Team Disco Tank, made up of RTIS students Kyle Holdwick, Jordan Hemenway, Westley Hennigh, Steven Liss, and Robert Onulak in addition to BFA students Kieran Lampert, Randy McMeekin, Jeff Mountain, and David Spriggs, initially planned for their game, Solstice, to be played with either a gamepad or a mouse and keyboard. But when the school year ended, they started to consider taking the project in a new direction.
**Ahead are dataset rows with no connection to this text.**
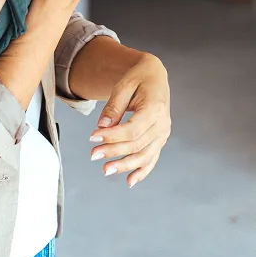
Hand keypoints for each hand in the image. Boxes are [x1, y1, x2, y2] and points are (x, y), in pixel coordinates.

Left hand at [89, 54, 170, 187]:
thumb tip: (102, 127)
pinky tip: (130, 180)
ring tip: (106, 170)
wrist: (155, 75)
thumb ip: (114, 107)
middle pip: (137, 144)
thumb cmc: (138, 78)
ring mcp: (163, 134)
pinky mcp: (160, 139)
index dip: (112, 137)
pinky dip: (142, 171)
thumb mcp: (123, 86)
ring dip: (125, 165)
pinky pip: (152, 158)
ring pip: (145, 155)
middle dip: (114, 152)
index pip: (132, 129)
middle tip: (93, 156)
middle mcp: (162, 124)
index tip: (92, 138)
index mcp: (154, 108)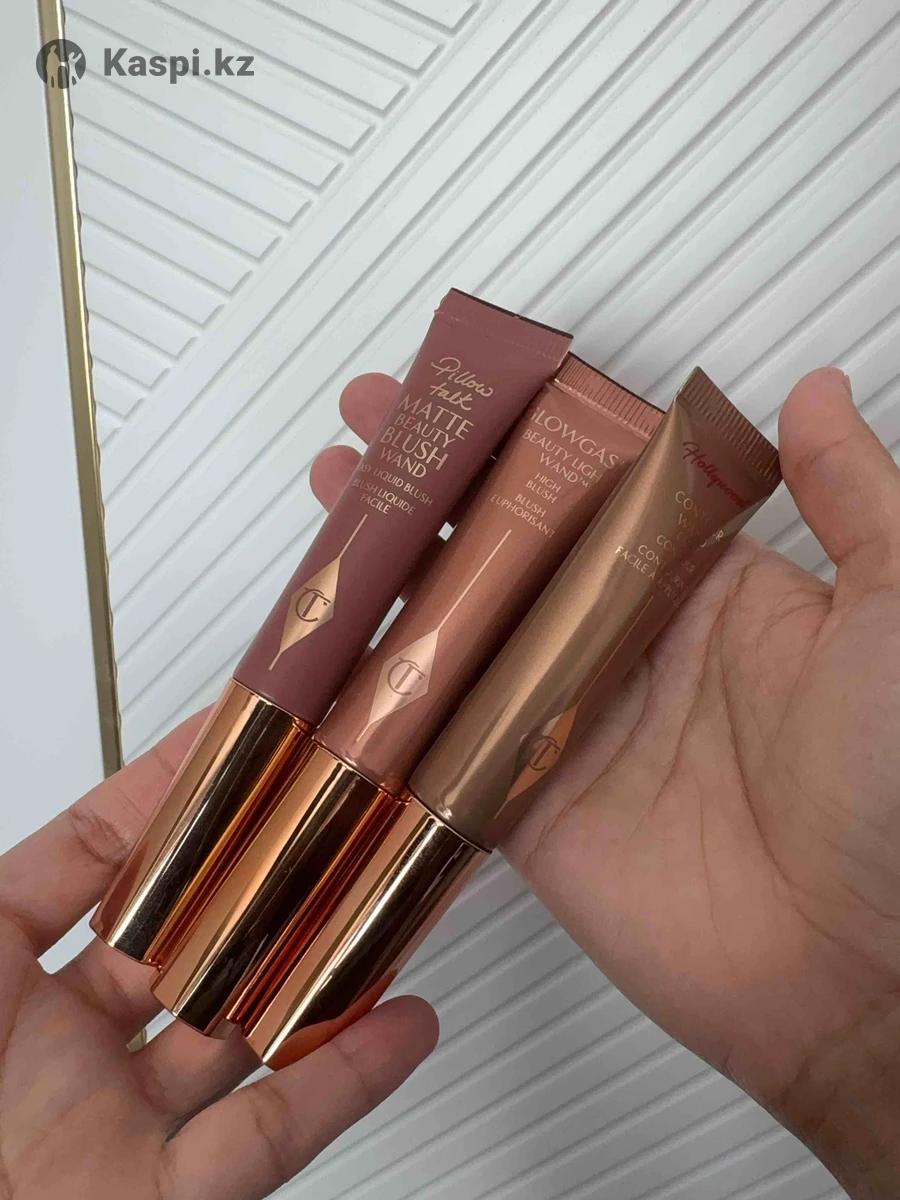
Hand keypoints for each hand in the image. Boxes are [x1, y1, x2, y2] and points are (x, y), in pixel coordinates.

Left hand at [0, 717, 436, 1198]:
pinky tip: (401, 1026)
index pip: (105, 859)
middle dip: (268, 877)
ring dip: (323, 966)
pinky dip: (346, 1081)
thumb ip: (28, 879)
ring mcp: (115, 1126)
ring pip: (246, 1028)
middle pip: (194, 938)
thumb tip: (113, 795)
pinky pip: (268, 1137)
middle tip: (333, 816)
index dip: (176, 793)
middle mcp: (61, 1048)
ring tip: (387, 898)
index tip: (244, 738)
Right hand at [314, 368, 899, 1198]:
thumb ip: (853, 497)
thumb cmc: (899, 788)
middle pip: (508, 549)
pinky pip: (443, 743)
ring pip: (460, 632)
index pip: (596, 488)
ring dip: (393, 573)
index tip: (472, 386)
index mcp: (704, 591)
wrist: (859, 966)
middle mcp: (626, 649)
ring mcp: (567, 725)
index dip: (527, 435)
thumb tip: (817, 394)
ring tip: (335, 512)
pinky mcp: (527, 806)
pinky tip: (334, 653)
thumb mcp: (899, 609)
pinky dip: (387, 700)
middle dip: (435, 486)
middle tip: (371, 431)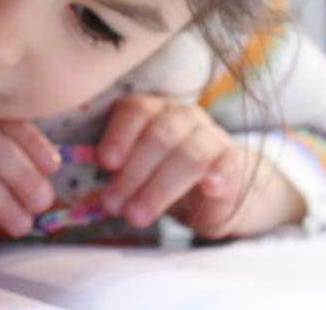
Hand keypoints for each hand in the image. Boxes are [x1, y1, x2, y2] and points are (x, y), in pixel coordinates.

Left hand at [98, 95, 304, 237]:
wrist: (210, 189)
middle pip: (159, 136)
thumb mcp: (134, 169)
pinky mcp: (234, 160)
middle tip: (113, 204)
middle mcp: (182, 116)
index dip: (119, 135)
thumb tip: (91, 178)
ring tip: (137, 216)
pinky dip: (218, 175)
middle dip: (133, 173)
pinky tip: (208, 188)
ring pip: (189, 155)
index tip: (105, 163)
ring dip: (160, 188)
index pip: (135, 110)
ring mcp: (211, 135)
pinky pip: (227, 164)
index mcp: (152, 110)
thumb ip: (115, 169)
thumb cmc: (159, 174)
"We had talked a lot about 'how do we make this more fun for gamers … how do we make it more mechanical?'" says Liss. "Then after we made our gold build in April, I sent a video to my mom, and she was like 'Girls are going to love your game!' And at that point, I realized that we shouldn't make the game more mechanical — in fact, we should stay away from that, because we have potentially something that will interest people who might not ordinarily be interested in a game."
The team began experimenting with the Kinect even before Microsoft officially released its Windows software development kit by using a set of drivers from PrimeSense, the company who initially supplied the 3D sensing technology to Microsoft.
"At first it basically captured just your hands as blobs, so you had to 'Superman' it because if your hands were too close or too far from your body, it didn't work," says Hemenway. "But the ironic part was after all that, even though it was kind of a pain, it was the coolest thing ever for us that we could actually fly the character by just moving our hands."
Once they saw the Kinect's potential, they made the decision to commit to the technology and begin redesigning the game with its new control scheme in mind. "The gameplay itself is flying around the world, so the biggest thing we had to figure out was with Kinect, it's harder to be precise — it's more fun to not be as precise in many ways," Hemenway says. "So you have to make things bigger and more expansive, and make targets a lot easier to hit when swooping through. Basically, the entire idea behind the level designs had to change."
Beyond the level design, the team found the switch from controller to Kinect posed plenty of interesting new questions.
"There's a lot of other things about the Kinect that we're still trying to figure out," Holdwick says, "like operating menus, pausing the game, and doing a lot of those typical 'game' things that are so obvious to do with a controller — it's not so obvious to do with the Kinect!"
But rather than frustrating the team, the Kinect has given them a new sense of purpose. "It's definitely been a reinvigorating thing for the design process," Hemenway says. "We kind of got to a point after the end of gold where it was like 'OK, now we just take the same game and do more with it maybe?' But now, with Kinect, even if you are doing something similar, it just feels different, because you have to think about how people are going to walk up to it and mess with it. It's definitely fun."
Liss even feels the Kinect could be the crucial ingredient that allows Solstice to deliver the kind of experience the team envisioned from the beginning. "I think it aligns the method of play with sort of the ideology of the game, because the game is intended to feel open and free, and since you don't have to hold a controller now, you have a lot of freedom in how you move."
The downside of the new control scheme is that far fewer players have access to a Kinect camera than they do a mouse and keyboard. But once the team decides Solstice is ready for the public, players who already own the Kinect hardware will be able to download the Windows software development kit and dive right in. Until then, Team Disco Tank will be busy tweaking and polishing the game for its maiden voyage — and if early tests are any indication, players are in for a thrilling ride.